Directive —
Give everything from the first of the lines below down to the line containing "line at (30, 715): solid -> dashed", both ends included, as a numbered list with any blank lines left out.

[Start]

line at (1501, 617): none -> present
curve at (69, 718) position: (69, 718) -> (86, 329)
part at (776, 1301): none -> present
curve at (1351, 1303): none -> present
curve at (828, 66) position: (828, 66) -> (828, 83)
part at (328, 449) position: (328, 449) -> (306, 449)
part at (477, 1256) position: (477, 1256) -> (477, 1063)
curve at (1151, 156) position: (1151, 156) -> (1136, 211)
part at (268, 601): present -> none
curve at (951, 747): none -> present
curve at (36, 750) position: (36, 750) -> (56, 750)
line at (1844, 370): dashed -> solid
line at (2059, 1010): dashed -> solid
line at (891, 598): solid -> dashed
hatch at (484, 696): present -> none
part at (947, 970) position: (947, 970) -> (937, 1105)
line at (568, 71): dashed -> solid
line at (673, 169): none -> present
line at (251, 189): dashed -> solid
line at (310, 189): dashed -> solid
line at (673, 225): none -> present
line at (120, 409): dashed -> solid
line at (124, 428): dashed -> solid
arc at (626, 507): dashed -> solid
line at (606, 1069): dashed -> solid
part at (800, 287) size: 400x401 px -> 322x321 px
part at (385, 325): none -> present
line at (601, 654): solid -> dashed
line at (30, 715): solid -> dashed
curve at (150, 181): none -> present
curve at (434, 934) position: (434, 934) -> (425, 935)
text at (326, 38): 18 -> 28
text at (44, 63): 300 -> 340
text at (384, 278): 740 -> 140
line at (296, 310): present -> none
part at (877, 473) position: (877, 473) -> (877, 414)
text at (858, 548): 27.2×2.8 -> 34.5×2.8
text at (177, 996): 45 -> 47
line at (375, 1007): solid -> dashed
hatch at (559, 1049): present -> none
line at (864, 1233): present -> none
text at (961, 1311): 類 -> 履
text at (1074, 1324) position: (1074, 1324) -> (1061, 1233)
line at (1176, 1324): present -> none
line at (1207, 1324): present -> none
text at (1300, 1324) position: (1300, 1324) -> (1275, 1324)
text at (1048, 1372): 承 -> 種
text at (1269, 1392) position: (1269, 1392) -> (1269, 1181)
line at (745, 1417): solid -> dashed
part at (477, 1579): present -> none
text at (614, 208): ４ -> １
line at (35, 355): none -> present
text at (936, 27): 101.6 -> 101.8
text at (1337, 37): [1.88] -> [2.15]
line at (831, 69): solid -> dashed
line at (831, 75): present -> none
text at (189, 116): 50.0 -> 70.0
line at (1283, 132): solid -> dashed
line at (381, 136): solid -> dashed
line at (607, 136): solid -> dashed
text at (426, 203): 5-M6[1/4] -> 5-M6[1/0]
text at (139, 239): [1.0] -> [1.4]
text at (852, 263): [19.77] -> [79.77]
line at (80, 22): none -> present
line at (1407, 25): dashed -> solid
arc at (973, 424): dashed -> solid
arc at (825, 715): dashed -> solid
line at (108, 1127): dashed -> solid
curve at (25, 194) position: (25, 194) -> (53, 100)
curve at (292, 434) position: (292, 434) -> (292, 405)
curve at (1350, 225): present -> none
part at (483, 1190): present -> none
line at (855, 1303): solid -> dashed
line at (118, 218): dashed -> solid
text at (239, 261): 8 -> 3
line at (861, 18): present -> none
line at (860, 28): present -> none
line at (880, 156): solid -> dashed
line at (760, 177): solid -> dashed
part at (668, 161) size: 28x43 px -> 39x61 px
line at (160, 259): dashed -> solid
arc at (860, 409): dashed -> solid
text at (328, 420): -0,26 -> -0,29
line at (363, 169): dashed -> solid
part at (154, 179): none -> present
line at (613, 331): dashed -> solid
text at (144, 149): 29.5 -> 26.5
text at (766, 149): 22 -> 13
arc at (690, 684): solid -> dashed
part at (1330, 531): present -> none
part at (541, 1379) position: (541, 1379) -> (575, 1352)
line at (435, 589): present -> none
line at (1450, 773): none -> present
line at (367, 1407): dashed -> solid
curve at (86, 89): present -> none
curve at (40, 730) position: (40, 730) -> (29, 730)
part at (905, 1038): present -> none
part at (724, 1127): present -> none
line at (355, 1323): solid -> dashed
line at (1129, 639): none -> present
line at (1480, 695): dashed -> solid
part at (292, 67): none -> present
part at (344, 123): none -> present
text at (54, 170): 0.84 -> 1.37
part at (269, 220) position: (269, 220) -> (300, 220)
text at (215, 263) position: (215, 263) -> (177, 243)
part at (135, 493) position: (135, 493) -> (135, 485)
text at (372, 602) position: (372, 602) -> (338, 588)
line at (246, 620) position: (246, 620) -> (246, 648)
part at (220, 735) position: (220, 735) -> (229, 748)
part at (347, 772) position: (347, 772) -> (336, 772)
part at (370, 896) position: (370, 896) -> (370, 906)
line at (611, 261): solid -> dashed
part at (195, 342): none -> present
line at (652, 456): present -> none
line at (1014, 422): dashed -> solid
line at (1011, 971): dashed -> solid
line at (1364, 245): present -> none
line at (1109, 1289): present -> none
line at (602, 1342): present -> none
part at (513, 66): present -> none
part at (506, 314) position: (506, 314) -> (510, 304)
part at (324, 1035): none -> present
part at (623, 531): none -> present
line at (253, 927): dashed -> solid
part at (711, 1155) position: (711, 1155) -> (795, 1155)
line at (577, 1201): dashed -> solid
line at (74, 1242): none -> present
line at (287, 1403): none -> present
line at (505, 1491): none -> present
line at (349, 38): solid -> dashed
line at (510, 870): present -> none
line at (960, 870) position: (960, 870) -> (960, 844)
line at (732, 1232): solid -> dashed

[End]

Task response —
1. line at (1501, 617): none -> present
2. curve at (69, 718) position: (69, 718) -> (86, 329)
3. part at (776, 1301): none -> present
4. curve at (1351, 1303): none -> present
5. curve at (828, 66) position: (828, 66) -> (828, 83)
6. part at (328, 449) position: (328, 449) -> (306, 449)
7. part at (477, 1256) position: (477, 1256) -> (477, 1063)
8. curve at (1151, 156) position: (1151, 156) -> (1136, 211)
9. part at (268, 601): present -> none
10. curve at (951, 747): none -> present
11. curve at (36, 750) position: (36, 750) -> (56, 750)
12. line at (1844, 370): dashed -> solid
13. line at (2059, 1010): dashed -> solid
14. line at (891, 598): solid -> dashed
15. hatch at (484, 696): present -> none
16. part at (947, 970) position: (947, 970) -> (937, 1105)
17. line at (568, 71): dashed -> solid
18. line at (673, 169): none -> present
19. line at (251, 189): dashed -> solid
20. line at (310, 189): dashed -> solid
21. line at (673, 225): none -> present
22. line at (120, 409): dashed -> solid
23. line at (124, 428): dashed -> solid
24. arc at (626, 507): dashed -> solid
25. line at (606, 1069): dashed -> solid
26. part at (800, 287) size: 400x401 px -> 322x321 px
27. part at (385, 325): none -> present
28. line at (601, 654): solid -> dashed
29. line at (30, 715): solid -> dashed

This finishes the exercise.